Şimdi, en başta sorduğumuz soruyu yeniden soruyoruz: Aşk mümkün müdür hala? Geçmiş tecrübelerin ruhumuzdaki izlerini onarabildiğimiz sürece elbette mümkün. Ayrıca, bu konuda aşkı fazlasıyla hissedeceğimiz bahar aylarında şansımız daha yüksek. Bugünlerde Orhan Veli’nin “Beni bu güzel havalar mahvetti!” dizelerine hak vermemek elde değil. Ördüğümüz duvarları yıkmak üzere karşınıza çıkacak potansiyel partnerinizden kaçmadan önce kendi duygularınızı sakince izlesek fena olmaz. Bir bakmışsınız kuşların cıvıldadığı güneşli bir bahar sabahında ağzınızdan şu sözler dökülüyor: “Seni seviyorum!” (Duygularımız karşılıklı, gerçekten!)
AŞIK OLAMAYANLARIN REHBERİ
Unutun
Bu baharda geçmiş kötü tecrübeleri bir kenara bırakarak hafifleyin. Yeni aşklar için yer açın, yeni yollar için yük bırakın.
Deneyin
Uzun zamandır beklediğiniz o an gelmiş olabilir. Belki de kafanızı kaldırdığınızda hayatınızın aşkıyla göz göze geleceksiniz. Sürprizlere ve fırsatlara açık olun.
Sorun
- İlişki ve ‘iyi giden ilişki’ benim için ne demek?
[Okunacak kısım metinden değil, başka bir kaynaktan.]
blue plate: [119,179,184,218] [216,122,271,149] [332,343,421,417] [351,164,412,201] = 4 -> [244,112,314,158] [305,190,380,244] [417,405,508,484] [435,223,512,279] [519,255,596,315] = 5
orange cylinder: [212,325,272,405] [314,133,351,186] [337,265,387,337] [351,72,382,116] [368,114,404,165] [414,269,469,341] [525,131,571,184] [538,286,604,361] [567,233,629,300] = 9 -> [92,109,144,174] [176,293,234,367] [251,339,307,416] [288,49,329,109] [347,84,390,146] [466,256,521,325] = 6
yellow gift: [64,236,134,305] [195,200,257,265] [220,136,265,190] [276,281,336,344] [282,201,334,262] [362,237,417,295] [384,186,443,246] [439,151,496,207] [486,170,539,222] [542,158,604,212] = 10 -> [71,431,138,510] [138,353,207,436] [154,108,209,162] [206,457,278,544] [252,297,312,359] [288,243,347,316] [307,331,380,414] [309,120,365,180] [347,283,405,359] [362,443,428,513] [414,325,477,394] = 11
- İlişkim istediğim gibi gitmezse ne olacağını düşünüyorum?
- En kötü senaryom nedir?
- Yaşadığım bu kaygı hayatımı ne kadar etkiliyor?
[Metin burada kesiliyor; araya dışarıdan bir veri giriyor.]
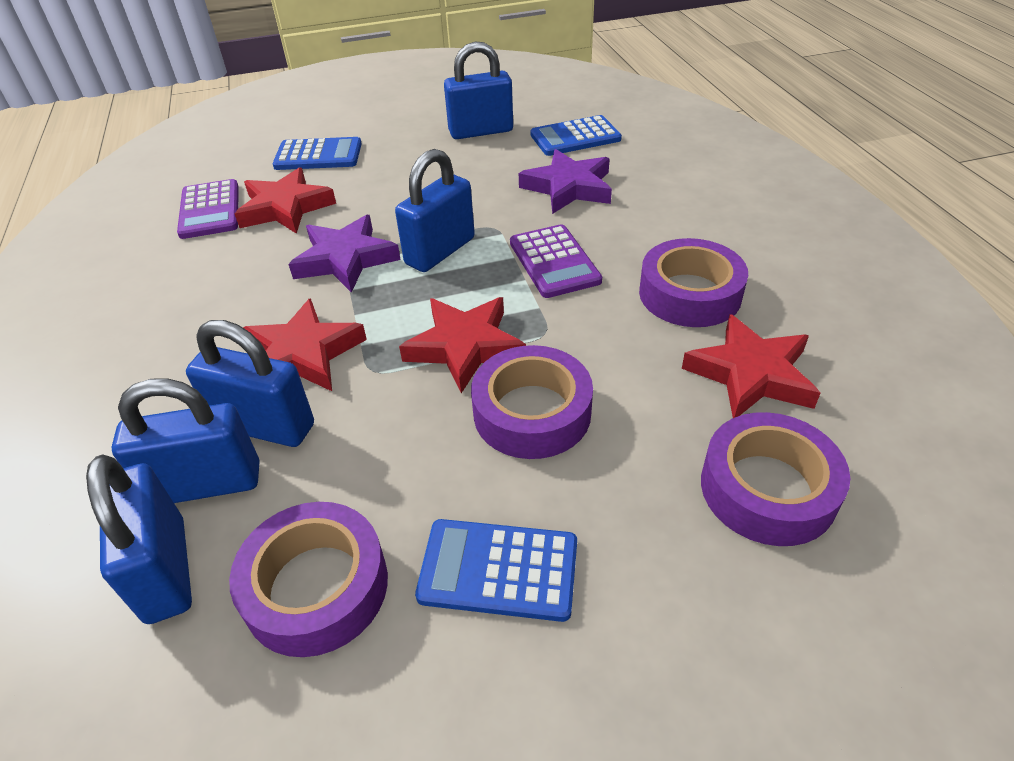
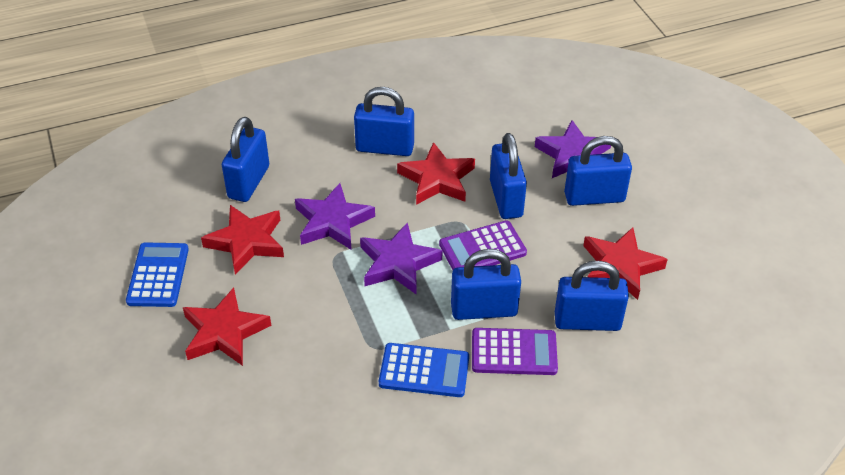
blue calculator: [273,137,362,170] [415,519,577,622] [530,115,622,156] = 3 -> [126,242,189,307] [379,343,469,397] = 2
blue padlock: [86,454,192,624] [112,378,259,503] [186,320,314,447] [395,149,475,272] [444,42,513,139] = 5 -> [222,117,269,202] [354,87,414,156] [451,249,521,320] [490,133,527,219] [555,261,629,331] [564,136,632,206] = 6
purple star: [288,215,401,293] [519,149,612,214] = 2 -> [295,183,375,250] [360,222,443,295] [535,120,611,178] = 3
purple tape: [229,502,388,657] [471,345,593,459] [639,238,748,327] [701,412,850,546] = 4 -> none = 0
- Bu kaygıyı yaşamamak adına başka uzak durduğum veya mahrum kaldığım şeyler var mı?
- Bu kaygıyı yaşamamak adına yaptığım, ama aslında bana bir yanıyla zarar veren şeyler var mı?
Danışın
Profesyonel desteği göz önünde bulundurun. Soruların cevaplarına göre psikoterapi desteği alabilirsiniz. Elbette sosyal destek olmazsa olmaz.